Observa-se, nas últimas décadas, o retorno do samba, seja carioca, baiano ou paulista, mas atividades de lazer de grupos jovens, cada vez mais numerosos, devido a algumas razões interessantes. Primeiro, um maior nível educacional dos jovens de origem afro-brasileira que, em grandes números tem chegado à universidade e lá, entrando em contato com associações militantes que divulgam a causa étnica, os faz aceitar com maior compreensão a cultura familiar, vivendo-a mais intensamente. Segundo, as organizações comunitárias que têm surgido nas zonas periféricas das cidades maiores e que promovem encontros musicais, geralmente nos finais de semana, denominados de Rodas de Samba. Neles a reunião acontece para cantar os sambas tradicionais, mas também as composições mais recentes de seus próprios membros; dessa maneira, os jovens têm encontrado espaços para trocar seus conhecimentos sobre a realidade afro-paulista e brasileira; o Samba da Vela, em Santo Amaro, o Grupo de Samba de São Mateus, em São Paulo e o Grupo Cupinzeiro, atuante em Campinas, são exemplos dessa prática. Terceiro, o apoio governamental ou empresarial para instituições culturais que apresentam tal performance, através de concessão de verbas para produções culturais como shows, gravações, o que melhora a divulgação do trabalho e atrai a participação entusiástica de estudantes universitários de classe média que, embora não possuindo uma clara origem afro-paulista, encaram o samba como uma manifestação cultural nacional, cujo consumo não está restrito aos seus colegas afrodescendentes.

Mercado Municipal de Campinas (SP).

Mercado de Campinas, no início do século XX. Era o local de reunião dos sambadores da cidade que, depois do trabalho, cantavam e dançavam o samba na praça fronteira ao mercado.

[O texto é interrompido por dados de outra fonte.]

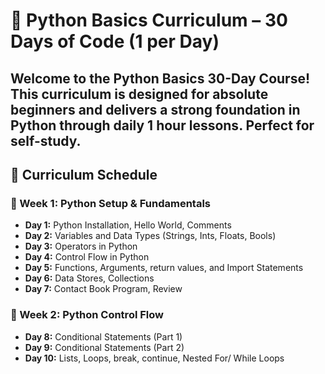 # 🐍 Python Basics Curriculum – 30 Days of Code (1 per Day)

Welcome to the **Python Basics 30-Day Course**! 
This curriculum is designed for absolute beginners and delivers a strong foundation in Python through daily 1 hour lessons. Perfect for self-study.
---
## 📅 Curriculum Schedule
### 🔹 Week 1: Python Setup & Fundamentals
- **Day 1:** Python Installation, Hello World, Comments
- **Day 2:** Variables and Data Types (Strings, Ints, Floats, Bools)
- **Day 3:** Operators in Python 
- **Day 4:** Control Flow in Python
- **Day 5:** Functions, Arguments, return values, and Import Statements
- **Day 6:** Data Stores, Collections
- **Day 7:** Contact Book Program, Review
### 🔹 Week 2: Python Control Flow
- **Day 8:** Conditional Statements (Part 1)
- **Day 9:** Conditional Statements (Part 2)
- **Day 10:** Lists, Loops, break, continue, Nested For/ While Loops
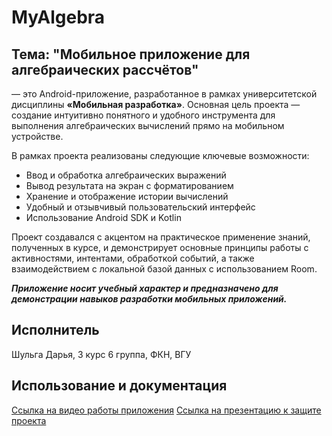 
# **MyAlgebra**
## Тема: "Мобильное приложение для алгебраических рассчётов" 
— это Android-приложение, разработанное в рамках университетской дисциплины **«Мобильная разработка»**. Основная цель проекта — создание интуитивно понятного и удобного инструмента для выполнения алгебраических вычислений прямо на мобильном устройстве.

В рамках проекта реализованы следующие ключевые возможности:

- Ввод и обработка алгебраических выражений
- Вывод результата на экран с форматированием
- Хранение и отображение истории вычислений
- Удобный и отзывчивый пользовательский интерфейс
- Использование Android SDK и Kotlin

Проект создавался с акцентом на практическое применение знаний, полученных в курсе, и демонстрирует основные принципы работы с активностями, интентами, обработкой событий, а также взаимодействием с локальной базой данных с использованием Room.

***Приложение носит учебный характер и предназначено для демонстрации навыков разработки мобильных приложений.***

## Исполнитель
Шульга Дарья, 3 курс 6 группа, ФКН, ВГУ

## Использование и документация
[Ссылка на видео работы приложения](https://drive.proton.me/urls/0C7P6PKR20#D117Z9lud4Gd)
[Ссылка на презентацию к защите проекта](https://drive.proton.me/urls/6JNBKBWMQR#5nnO8oJCAroB)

Durante as pesquisas realizadas em Piracicaba (ver Simson e Nogueira, 2008) pude observar, também, que crianças e adolescentes de nítida origem afro-paulista, que haviam aprendido a dançar o samba de roda ou o samba de umbigada com seus avós ou tios-avós, passaram a ensinar seus colegas durante as oficinas de Danças Tradicionais Brasileiras realizadas nas escolas, sentindo-se assim orgulhosos de transmitirem com suas vozes, seus movimentos corporais e suas vestes, a saga cultural dos seus ancestrais.

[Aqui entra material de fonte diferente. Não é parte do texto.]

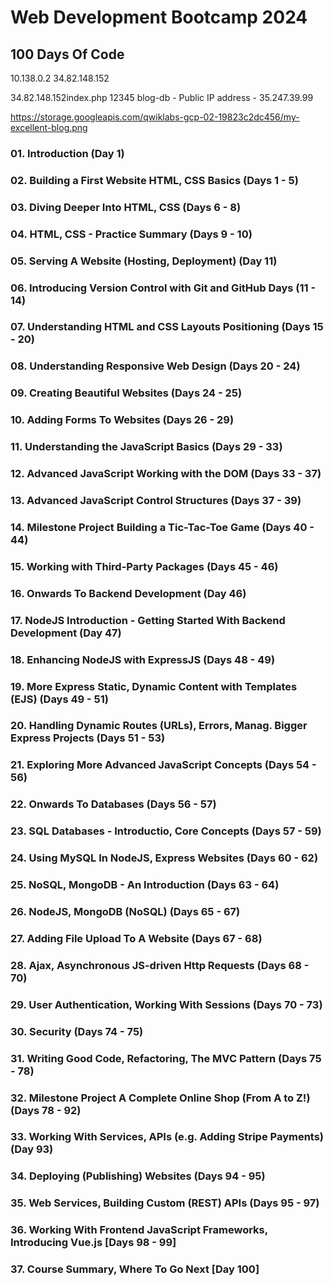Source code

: # Web Development Bootcamp 2024

## 100 Days Of Code

10.138.0.2
34.82.148.152

34.82.148.152index.php
12345
blog-db - Public IP address - 35.247.39.99

https://storage.googleapis.com/qwiklabs-gcp-02-19823c2dc456/my-excellent-blog.png

### 01. Introduction (Day 1)

### 02. Building a First Website HTML, CSS Basics (Days 1 - 5)

### 03. Diving Deeper Into HTML, CSS (Days 6 - 8)

### 04. HTML, CSS - Practice Summary (Days 9 - 10)

### 05. Serving A Website (Hosting, Deployment) (Day 11)

### 06. Introducing Version Control with Git and GitHub Days (11 - 14)

### 07. Understanding HTML and CSS Layouts Positioning (Days 15 - 20)

### 08. Understanding Responsive Web Design (Days 20 - 24)

### 09. Creating Beautiful Websites (Days 24 - 25)

### 10. Adding Forms To Websites (Days 26 - 29)

### 11. Understanding the JavaScript Basics (Days 29 - 33)

### 12. Advanced JavaScript Working with the DOM (Days 33 - 37)

### 13. Advanced JavaScript Control Structures (Days 37 - 39)

### 14. Milestone Project Building a Tic-Tac-Toe Game (Days 40 - 44)

### 15. Working with Third-Party Packages (Days 45 - 46)

### 16. Onwards To Backend Development (Day 46)

### 17. NodeJS Introduction - Getting Started With Backend Development (Day 47)

### 18. Enhancing NodeJS with ExpressJS (Days 48 - 49)

### 19. More Express Static, Dynamic Content with Templates (EJS) (Days 49 - 51)

### 20. Handling Dynamic Routes (URLs), Errors, Manag. Bigger Express Projects (Days 51 - 53)

### 21. Exploring More Advanced JavaScript Concepts (Days 54 - 56)

### 22. Onwards To Databases (Days 56 - 57)

### 23. SQL Databases - Introductio, Core Concepts (Days 57 - 59)

### 24. Using MySQL In NodeJS, Express Websites (Days 60 - 62)

### 25. NoSQL, MongoDB - An Introduction (Days 63 - 64)

### 26. NodeJS, MongoDB (NoSQL) (Days 65 - 67)

### 27. Adding File Upload To A Website (Days 67 - 68)

### 28. Ajax, Asynchronous JS-driven Http Requests (Days 68 - 70)

### 29. User Authentication, Working With Sessions (Days 70 - 73)

### 30. Security (Days 74 - 75)

### 31. Writing Good Code, Refactoring, The MVC Pattern (Days 75 - 78)

### 32. Milestone Project A Complete Online Shop (From A to Z!) (Days 78 - 92)

### 33. Working With Services, APIs (e.g. Adding Stripe Payments) (Day 93)

### 34. Deploying (Publishing) Websites (Days 94 - 95)

### 35. Web Services, Building Custom (REST) APIs (Days 95 - 97)

### 36. Working With Frontend JavaScript Frameworks, Introducing Vue.js [Days 98 - 99]

### 37. Course Summary, Where To Go Next [Day 100]
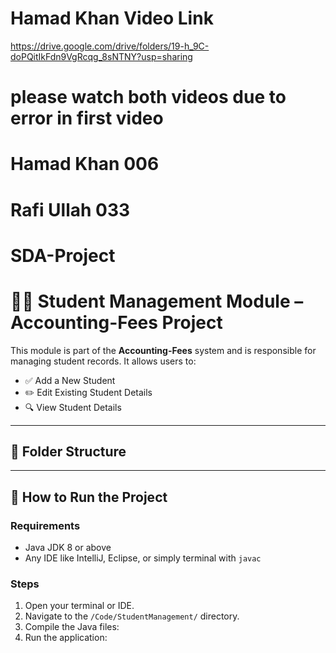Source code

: # Hamad Khan Video Link
https://drive.google.com/drive/folders/19-h_9C-doPQitIkFdn9VgRcqg_8sNTNY?usp=sharing
# please watch both videos due to error in first video

# Hamad Khan 006
# Rafi Ullah 033
# SDA-Project
# 👨‍🎓 Student Management Module – Accounting-Fees Project

This module is part of the **Accounting-Fees** system and is responsible for managing student records. It allows users to:

- ✅ Add a New Student  
- ✏️ Edit Existing Student Details  
- 🔍 View Student Details  

---

## 📁 Folder Structure


---

## 🚀 How to Run the Project

### Requirements
- Java JDK 8 or above
- Any IDE like IntelliJ, Eclipse, or simply terminal with `javac`

### Steps
1. Open your terminal or IDE.
2. Navigate to the `/Code/StudentManagement/` directory.
3. Compile the Java files:
4. Run the application:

Assim, pode-se dizer que há um movimento cultural, perpassando vários níveis da sociedade paulista, que permite que o samba vá se tornando parte integrante da memória coletiva da nossa sociedade, deixando de ser apenas a expressão de uma memória subterrânea ou marginal, restrita a grupos discriminados. Mas, se ele vai se tornando aceito e socialmente reconhecido, sendo mesmo ensinado nas escolas públicas para crianças e adolescentes, vai perdendo nesse processo a sua antiga capacidade de permitir ao sambista afirmar-se etnicamente, através da sua prática e de funcionar como uma importante estratégia para a construção da diferenciação sociocultural.

Bibliografia
ALVISI, Lilian de Cássia. Memória como estratégia de resistência política. 2007, Doutorado, FE/Unicamp.

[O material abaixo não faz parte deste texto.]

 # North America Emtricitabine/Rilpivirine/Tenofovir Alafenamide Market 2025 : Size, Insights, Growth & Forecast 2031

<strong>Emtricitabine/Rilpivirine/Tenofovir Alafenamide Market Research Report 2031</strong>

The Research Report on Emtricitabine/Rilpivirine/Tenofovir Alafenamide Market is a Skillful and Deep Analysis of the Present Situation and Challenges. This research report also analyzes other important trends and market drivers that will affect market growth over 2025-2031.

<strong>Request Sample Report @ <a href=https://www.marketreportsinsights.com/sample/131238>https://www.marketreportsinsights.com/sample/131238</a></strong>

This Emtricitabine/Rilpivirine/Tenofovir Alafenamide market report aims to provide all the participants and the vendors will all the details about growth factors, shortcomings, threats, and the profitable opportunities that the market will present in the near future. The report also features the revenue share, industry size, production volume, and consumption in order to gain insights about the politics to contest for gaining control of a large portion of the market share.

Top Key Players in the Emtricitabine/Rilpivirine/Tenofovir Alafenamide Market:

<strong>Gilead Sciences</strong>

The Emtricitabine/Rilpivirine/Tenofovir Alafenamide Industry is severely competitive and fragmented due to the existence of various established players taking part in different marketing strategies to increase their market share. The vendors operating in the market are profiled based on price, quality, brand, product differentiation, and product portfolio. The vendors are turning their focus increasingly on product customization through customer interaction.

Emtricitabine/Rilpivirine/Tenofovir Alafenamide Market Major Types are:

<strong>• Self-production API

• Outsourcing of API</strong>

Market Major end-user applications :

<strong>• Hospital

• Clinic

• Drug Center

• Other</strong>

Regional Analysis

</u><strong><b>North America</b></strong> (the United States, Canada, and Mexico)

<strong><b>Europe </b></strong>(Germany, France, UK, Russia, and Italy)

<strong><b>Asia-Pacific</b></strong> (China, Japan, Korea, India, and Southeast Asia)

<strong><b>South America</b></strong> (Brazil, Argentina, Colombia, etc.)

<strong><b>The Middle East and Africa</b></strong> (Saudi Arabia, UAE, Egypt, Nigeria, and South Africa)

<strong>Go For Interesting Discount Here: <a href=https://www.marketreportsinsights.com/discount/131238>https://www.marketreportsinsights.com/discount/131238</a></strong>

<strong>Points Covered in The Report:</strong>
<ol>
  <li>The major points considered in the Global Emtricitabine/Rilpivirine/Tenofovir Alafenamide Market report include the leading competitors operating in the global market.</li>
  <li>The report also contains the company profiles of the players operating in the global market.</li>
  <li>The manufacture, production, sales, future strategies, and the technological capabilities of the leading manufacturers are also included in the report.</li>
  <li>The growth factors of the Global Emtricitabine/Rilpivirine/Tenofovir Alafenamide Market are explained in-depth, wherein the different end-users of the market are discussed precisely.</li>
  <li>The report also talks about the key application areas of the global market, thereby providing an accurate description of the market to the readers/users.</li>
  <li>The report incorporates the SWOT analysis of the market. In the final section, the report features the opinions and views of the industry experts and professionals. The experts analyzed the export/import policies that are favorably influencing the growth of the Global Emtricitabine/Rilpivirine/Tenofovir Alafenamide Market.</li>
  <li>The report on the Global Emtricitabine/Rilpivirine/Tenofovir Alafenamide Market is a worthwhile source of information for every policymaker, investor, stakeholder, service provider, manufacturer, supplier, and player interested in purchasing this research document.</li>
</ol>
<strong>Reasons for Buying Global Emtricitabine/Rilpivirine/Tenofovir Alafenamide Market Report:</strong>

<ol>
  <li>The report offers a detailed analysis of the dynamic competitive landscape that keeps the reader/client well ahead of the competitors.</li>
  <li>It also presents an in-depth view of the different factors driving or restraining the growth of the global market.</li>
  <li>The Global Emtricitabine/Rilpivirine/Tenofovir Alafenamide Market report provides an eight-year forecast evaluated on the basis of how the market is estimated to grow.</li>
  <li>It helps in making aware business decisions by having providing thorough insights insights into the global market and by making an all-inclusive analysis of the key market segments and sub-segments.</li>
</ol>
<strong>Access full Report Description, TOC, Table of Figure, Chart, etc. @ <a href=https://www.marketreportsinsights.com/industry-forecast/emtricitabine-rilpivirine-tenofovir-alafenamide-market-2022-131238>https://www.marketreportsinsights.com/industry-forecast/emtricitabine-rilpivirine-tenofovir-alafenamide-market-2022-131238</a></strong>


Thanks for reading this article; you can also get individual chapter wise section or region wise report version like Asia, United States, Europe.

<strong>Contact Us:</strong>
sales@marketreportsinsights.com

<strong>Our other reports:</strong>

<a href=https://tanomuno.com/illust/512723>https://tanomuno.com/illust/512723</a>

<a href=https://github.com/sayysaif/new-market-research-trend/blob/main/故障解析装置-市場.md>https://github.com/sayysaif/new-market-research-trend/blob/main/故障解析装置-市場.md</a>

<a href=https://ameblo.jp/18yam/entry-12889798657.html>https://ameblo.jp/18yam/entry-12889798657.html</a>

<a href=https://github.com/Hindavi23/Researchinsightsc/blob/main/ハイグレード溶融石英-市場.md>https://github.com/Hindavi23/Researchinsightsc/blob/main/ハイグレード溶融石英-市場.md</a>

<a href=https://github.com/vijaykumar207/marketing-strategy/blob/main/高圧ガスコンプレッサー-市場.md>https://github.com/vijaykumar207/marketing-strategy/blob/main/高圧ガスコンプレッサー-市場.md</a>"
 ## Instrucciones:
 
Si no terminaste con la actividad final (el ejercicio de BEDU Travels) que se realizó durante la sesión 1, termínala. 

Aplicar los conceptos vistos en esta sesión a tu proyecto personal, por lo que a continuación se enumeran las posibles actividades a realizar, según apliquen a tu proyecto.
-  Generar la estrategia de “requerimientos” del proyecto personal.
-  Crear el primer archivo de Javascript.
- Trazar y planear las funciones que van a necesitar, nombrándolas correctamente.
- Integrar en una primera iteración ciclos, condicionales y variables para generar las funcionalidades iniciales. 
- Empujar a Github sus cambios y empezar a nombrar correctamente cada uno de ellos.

NOGUEIRA, Claudete de Souza. Batuque e resistência cultural de famílias negras paulistas. 2008, Doutorado, FE/Unicamp.
SIMSON, Olga R. de Moraes von. Os Desafios Contemporâneos da História Oral. Campinas, CMU/Unicamp, 1997.
SIMSON, Olga R. de Moraes von; PARK, Margareth; FERNANDES, Renata S. (org). Educação Não-Formal: cenários da criação. Ed. da Unicamp, 2001.
SIMSON, Olga R. de Moraes von. “Memória, Cultura e Poder na Sociedade do Esquecimento”. Revista Acadêmica, v. 1, n.6, pp.14-18, 2003.
SIMSON, Olga R. de Moraes von. Carnaval em Branco e Negro: Carnaval Popular Paulistano (1914 – 1988). Campinas, Eds. da UNICAMP, USP, Imprensa Oficial, 2005.
SIMSON, Olga R. de Moraes von. “Imagem e Memória”. In: SAMAIN, Etienne (org). O fotográfico. 2.ed. São Paulo, 2005. pp.18-24.
SIMSON, Olga R. de Moraes von; GIGLIO, Zula Garcia. “A arte de recriar o passado: história oral e velhice bem-sucedida”. In NERI, Anita L. (org). Desenvolvimento e Envelhecimento: Perspectivas Biológicas, Psicológicas e Sociológicas. 2.ed, Campinas, 2006. pp.141-160.
SIMSON, Olga R. de Moraes von. “O Samba Paulista e suas estórias”. Resgate Revista de Cultura, CMU/ Unicamp.